O deputado Pedro Roque, na primeira intervenção do PSD, questionou o ministro da Defesa sobre “problemas” do Exército “quanto a inventário do material” de guerra que desapareceu dos paióis. Não havendo dificuldades de garantir o rigor desse inventário, “como explica divergências entre o material furtado e o material recuperado, a menos e a mais?”, quis saber o social-democrata na primeira vez que o novo ministro esteve presente numa comissão da Defesa.

Perante a insistência do PSD no tema de Tancos, no dia anterior à tomada da comissão parlamentar de inquérito que vai analisar o caso, o deputado comunista Jorge Machado mostrou-se desagradado com a intervenção de Pedro Roque e o socialista Ascenso Simões chegou mesmo a pedir à mesa que fosse distribuída a cópia da convocatória da reunião desta terça-feira, para sublinhar que era uma audição relativa ao Orçamento e não ao caso Tancos.

João Gomes Cravinho também registou o enfoque em “questões que se relacionam com o passado”, um passado em que o novo ministro não teve intervenção.
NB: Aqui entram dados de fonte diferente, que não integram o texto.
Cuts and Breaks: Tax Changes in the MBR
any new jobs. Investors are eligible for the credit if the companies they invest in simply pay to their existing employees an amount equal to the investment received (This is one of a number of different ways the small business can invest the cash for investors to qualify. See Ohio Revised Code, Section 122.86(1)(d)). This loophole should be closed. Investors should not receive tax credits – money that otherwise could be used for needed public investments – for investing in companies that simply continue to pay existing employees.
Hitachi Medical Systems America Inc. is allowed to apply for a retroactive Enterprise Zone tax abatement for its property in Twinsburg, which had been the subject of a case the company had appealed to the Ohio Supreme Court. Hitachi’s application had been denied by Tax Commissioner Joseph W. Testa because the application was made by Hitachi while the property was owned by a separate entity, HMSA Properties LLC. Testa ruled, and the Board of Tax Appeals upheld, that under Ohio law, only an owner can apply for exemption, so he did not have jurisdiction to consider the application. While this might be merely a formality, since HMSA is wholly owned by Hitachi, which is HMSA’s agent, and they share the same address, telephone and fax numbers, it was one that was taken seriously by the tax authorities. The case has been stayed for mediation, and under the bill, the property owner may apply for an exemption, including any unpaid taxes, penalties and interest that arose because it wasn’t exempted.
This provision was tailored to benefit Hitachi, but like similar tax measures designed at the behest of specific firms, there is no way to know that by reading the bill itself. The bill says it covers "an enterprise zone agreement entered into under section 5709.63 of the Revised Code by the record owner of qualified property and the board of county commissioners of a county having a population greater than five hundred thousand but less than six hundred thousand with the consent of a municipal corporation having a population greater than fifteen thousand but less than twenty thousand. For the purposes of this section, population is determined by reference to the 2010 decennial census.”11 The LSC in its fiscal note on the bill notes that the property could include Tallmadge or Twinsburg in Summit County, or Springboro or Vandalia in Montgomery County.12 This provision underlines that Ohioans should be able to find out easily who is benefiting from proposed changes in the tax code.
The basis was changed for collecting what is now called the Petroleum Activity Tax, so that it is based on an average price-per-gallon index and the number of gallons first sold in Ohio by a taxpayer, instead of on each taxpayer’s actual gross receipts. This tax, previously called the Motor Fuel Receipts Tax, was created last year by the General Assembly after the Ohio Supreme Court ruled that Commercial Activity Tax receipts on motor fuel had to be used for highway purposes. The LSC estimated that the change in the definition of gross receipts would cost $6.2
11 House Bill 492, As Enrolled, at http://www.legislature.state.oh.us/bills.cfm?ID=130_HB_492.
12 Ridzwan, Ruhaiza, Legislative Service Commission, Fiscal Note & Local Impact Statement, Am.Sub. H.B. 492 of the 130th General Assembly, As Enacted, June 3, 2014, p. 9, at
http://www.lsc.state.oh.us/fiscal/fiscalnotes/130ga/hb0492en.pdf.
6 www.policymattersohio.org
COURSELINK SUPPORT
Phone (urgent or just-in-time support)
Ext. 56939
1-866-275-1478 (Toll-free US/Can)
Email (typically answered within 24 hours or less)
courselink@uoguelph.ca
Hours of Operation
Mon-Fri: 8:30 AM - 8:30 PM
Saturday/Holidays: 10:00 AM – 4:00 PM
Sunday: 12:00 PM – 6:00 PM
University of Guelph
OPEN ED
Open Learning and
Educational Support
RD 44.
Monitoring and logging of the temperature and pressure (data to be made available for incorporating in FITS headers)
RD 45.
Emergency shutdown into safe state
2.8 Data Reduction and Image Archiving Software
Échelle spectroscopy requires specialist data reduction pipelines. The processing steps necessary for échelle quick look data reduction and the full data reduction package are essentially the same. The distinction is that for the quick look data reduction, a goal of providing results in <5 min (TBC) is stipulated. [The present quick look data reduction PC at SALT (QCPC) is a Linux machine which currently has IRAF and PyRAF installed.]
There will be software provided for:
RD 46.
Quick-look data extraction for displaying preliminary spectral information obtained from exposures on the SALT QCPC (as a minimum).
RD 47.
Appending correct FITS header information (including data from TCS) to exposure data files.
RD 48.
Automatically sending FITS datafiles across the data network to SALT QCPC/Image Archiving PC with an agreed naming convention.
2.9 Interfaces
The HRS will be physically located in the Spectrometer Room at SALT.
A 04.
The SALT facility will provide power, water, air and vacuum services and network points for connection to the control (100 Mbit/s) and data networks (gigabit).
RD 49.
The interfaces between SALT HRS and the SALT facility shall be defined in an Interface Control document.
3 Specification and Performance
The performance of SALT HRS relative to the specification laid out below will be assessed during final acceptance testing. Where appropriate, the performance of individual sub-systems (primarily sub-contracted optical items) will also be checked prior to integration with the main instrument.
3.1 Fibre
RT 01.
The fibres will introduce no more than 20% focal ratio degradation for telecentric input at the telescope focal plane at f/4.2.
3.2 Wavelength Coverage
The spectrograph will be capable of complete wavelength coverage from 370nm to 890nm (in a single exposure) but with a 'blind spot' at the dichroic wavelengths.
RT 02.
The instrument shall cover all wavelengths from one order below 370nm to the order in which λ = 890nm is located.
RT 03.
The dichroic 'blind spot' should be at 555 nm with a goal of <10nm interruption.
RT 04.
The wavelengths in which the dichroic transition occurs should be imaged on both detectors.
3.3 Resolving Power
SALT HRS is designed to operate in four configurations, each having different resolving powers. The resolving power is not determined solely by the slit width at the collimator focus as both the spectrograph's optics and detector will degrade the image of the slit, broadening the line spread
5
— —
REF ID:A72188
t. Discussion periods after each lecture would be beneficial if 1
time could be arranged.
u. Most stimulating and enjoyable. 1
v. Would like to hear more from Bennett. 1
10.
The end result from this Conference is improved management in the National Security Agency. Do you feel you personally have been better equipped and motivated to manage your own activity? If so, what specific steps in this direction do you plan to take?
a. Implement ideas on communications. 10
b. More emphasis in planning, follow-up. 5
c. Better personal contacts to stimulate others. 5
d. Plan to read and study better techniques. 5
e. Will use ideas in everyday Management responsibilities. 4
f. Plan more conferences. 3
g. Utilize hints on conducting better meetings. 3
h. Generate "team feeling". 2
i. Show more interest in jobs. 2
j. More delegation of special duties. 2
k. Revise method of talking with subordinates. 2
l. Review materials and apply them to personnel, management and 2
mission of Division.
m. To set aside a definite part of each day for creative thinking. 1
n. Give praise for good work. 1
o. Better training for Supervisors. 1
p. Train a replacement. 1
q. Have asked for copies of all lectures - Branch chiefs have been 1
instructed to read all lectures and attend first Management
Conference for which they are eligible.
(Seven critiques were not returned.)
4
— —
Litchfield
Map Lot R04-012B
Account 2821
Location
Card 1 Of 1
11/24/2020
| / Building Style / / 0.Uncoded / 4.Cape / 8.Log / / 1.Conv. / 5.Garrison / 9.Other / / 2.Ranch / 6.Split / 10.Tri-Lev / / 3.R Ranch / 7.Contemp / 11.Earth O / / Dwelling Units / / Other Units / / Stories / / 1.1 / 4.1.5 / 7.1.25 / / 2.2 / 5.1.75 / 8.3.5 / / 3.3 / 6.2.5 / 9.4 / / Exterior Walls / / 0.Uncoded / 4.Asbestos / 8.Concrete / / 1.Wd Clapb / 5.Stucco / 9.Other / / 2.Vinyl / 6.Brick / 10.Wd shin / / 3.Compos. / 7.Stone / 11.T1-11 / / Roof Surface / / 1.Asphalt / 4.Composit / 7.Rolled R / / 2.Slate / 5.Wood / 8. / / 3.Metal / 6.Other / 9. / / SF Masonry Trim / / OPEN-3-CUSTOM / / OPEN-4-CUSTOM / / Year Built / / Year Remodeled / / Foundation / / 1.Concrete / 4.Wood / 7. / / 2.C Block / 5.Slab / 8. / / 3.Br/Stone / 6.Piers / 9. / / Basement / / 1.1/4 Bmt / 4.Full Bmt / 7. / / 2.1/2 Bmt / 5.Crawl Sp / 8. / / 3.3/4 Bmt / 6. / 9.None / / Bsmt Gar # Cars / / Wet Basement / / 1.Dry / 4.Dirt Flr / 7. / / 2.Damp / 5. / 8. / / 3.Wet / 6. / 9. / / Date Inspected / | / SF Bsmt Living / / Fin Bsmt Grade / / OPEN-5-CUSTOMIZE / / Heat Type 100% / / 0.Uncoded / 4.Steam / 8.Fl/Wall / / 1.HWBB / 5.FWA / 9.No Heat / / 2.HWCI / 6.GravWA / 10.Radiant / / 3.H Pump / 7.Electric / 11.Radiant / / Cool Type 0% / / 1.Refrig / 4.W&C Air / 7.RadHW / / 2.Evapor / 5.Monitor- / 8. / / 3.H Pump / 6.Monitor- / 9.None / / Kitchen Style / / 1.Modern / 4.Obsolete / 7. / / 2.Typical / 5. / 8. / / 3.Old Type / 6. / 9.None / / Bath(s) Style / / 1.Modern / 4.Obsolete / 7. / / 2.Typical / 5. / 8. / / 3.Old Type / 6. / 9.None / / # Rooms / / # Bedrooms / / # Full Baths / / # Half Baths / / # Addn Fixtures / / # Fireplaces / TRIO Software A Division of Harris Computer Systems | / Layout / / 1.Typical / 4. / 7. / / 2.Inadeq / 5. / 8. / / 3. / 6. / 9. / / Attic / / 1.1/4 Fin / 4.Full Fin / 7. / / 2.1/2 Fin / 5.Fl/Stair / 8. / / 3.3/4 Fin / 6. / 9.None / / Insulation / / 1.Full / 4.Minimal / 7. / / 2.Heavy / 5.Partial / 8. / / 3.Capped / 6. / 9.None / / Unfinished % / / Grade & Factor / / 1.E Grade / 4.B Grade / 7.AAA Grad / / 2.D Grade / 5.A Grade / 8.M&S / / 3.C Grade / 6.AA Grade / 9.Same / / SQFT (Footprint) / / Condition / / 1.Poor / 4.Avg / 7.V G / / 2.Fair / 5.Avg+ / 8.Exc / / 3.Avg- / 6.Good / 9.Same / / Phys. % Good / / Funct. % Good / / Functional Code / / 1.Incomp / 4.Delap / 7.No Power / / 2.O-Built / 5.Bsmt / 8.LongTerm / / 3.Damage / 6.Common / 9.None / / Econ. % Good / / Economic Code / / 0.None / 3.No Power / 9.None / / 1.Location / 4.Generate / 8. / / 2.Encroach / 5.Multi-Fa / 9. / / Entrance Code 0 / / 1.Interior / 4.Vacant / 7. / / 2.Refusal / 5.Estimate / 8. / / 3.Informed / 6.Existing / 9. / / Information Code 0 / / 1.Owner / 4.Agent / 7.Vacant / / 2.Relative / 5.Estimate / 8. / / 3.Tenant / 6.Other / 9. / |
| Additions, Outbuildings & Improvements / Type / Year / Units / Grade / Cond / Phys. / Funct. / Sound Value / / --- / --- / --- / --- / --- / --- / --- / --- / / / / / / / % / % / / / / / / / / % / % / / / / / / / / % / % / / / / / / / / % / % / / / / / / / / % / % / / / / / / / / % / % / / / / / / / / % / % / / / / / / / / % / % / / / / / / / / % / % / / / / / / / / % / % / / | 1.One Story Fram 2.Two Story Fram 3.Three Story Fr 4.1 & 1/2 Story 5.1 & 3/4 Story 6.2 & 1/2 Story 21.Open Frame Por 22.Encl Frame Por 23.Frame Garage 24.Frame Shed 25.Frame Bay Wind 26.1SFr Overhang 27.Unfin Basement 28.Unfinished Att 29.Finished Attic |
Mas Gomes Cravinho ainda foi a jogo, sobretudo para garantir que “as Forças Armadas não têm problemas de inventário”. O ministro reconhece que “há, efetivamente, informações contraditórias” sobre o material furtado, mas escudou-se em “algumas limitações” que o impedem de fazer uma “elucidação total dessas informações contraditórias”.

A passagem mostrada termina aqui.